- AIM OF THE EXERCISE -
Which of the lines in the listing that follows hold "thumb"? Pull each one out.
───── SUPPLIED MATERIAL ─────
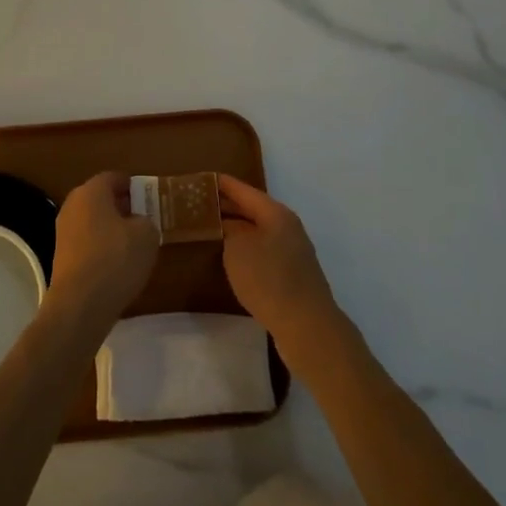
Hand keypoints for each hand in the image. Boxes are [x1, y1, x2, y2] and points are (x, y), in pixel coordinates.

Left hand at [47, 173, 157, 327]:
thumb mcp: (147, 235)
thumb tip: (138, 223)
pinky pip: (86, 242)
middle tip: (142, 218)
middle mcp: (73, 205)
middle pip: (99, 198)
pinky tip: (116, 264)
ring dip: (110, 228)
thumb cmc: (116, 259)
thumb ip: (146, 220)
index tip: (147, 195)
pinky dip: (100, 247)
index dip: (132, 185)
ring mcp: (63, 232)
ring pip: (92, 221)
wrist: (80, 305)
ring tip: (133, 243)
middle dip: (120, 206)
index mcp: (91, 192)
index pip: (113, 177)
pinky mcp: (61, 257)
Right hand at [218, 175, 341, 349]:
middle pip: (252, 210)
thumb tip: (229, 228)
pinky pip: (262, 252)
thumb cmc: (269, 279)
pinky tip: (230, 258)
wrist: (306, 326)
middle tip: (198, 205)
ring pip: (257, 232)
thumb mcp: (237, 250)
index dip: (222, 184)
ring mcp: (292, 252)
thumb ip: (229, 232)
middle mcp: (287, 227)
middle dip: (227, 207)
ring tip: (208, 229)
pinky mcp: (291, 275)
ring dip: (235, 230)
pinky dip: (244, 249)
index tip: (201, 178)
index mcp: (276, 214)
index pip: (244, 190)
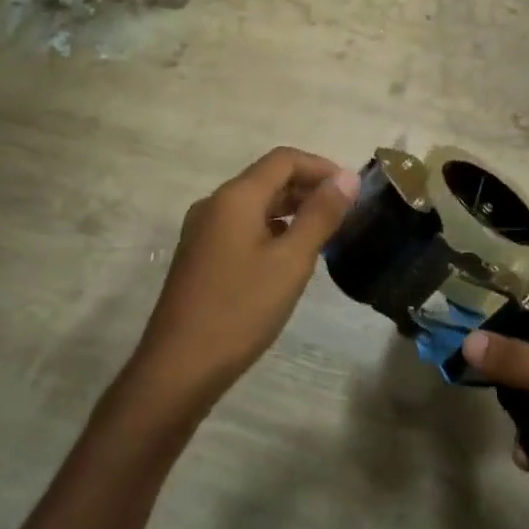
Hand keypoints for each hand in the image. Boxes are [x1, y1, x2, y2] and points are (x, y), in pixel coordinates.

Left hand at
─────
───── SUPPLIED MATERIAL ─────
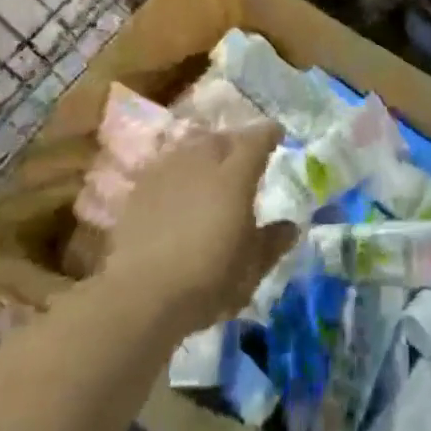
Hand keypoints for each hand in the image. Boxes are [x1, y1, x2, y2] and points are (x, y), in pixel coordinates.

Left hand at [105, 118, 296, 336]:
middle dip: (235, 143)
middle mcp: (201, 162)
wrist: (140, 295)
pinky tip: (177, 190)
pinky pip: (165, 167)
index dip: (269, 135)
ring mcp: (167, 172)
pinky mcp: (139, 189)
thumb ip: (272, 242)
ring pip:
─────
- TASK RESPONSE -
thumb mcp: (147, 235)
thumb tip: (138, 223)
thumb cmc: (116, 259)
thumb ip: (146, 220)
thumb tip: (229, 228)
thumb cmc: (269, 279)
thumb mcp: (237, 250)
thumb ip: (229, 232)
thumb ip: (272, 242)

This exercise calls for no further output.